Some of this has been exposed and there are suspicions about other ways companies avoid paying tax. But it is hard to find out more about what is happening, because companies are allowed to hide information about where they pay tax.
You can find out the pay of senior civil servants or hospital administrators, but you cannot find out even basic information about the tax contribution of most well known companies operating in Britain. We are deluged by superficial “transparency” initiatives about crime figures or school performance, but banks and others are not compelled to report country-by-country on where they make their money and where they pay tax.
Propping up profits
The public purse is used to prop up capitalist profits, but never the other way round. The classic defence is that companies must act in the interests of their shareholders and so must indulge do everything legal to minimise their tax bill. That argument is kept quiet when taxes on workers are raised to pay off the public money used to bail out banks and deal with the outcome of the financial crisis.
Even Barclays (which did not take a government bailout) gained from support for the banking system in 2008.
Alternatively companies argue that what is good for them is good for the country; even if it seems “unfair” they don’t pay much tax.
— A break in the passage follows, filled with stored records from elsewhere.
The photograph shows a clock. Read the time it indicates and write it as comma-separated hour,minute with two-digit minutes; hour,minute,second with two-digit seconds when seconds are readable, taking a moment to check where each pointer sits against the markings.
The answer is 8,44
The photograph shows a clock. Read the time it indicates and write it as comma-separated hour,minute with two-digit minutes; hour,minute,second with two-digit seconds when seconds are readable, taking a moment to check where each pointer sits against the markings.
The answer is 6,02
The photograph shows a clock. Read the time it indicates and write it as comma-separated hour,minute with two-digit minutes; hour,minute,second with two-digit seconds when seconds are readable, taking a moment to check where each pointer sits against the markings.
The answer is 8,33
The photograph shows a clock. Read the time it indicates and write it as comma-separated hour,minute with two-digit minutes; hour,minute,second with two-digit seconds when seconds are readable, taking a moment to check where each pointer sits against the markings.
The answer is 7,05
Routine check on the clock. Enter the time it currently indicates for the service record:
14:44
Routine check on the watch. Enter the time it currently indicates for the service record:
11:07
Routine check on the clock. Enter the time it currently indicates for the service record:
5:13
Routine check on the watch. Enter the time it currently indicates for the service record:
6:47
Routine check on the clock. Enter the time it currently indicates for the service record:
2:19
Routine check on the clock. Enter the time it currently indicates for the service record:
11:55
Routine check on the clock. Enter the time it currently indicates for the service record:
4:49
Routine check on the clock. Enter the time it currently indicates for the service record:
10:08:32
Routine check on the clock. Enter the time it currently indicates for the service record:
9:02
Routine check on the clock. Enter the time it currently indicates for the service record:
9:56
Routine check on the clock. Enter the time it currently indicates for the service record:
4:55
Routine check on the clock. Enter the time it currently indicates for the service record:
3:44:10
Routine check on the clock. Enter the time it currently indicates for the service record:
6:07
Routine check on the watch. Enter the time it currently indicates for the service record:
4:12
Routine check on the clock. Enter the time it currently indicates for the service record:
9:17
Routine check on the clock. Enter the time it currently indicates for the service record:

That is untrue in many ways – it ignores the international way that capitalism uses tax advantages. Ireland and other European countries have tried low tax regimes to attract investment, and they are abused and abandoned whenever it suits the “investors”.
Meanwhile, the people living in tax havens like Cayman or the British Virgin Islands see very little of the vast wealth that flows through their offshore financial regimes. At worst it encourages corruption and criminality to protect that status. And it distorts the economy of countries where profits are generated.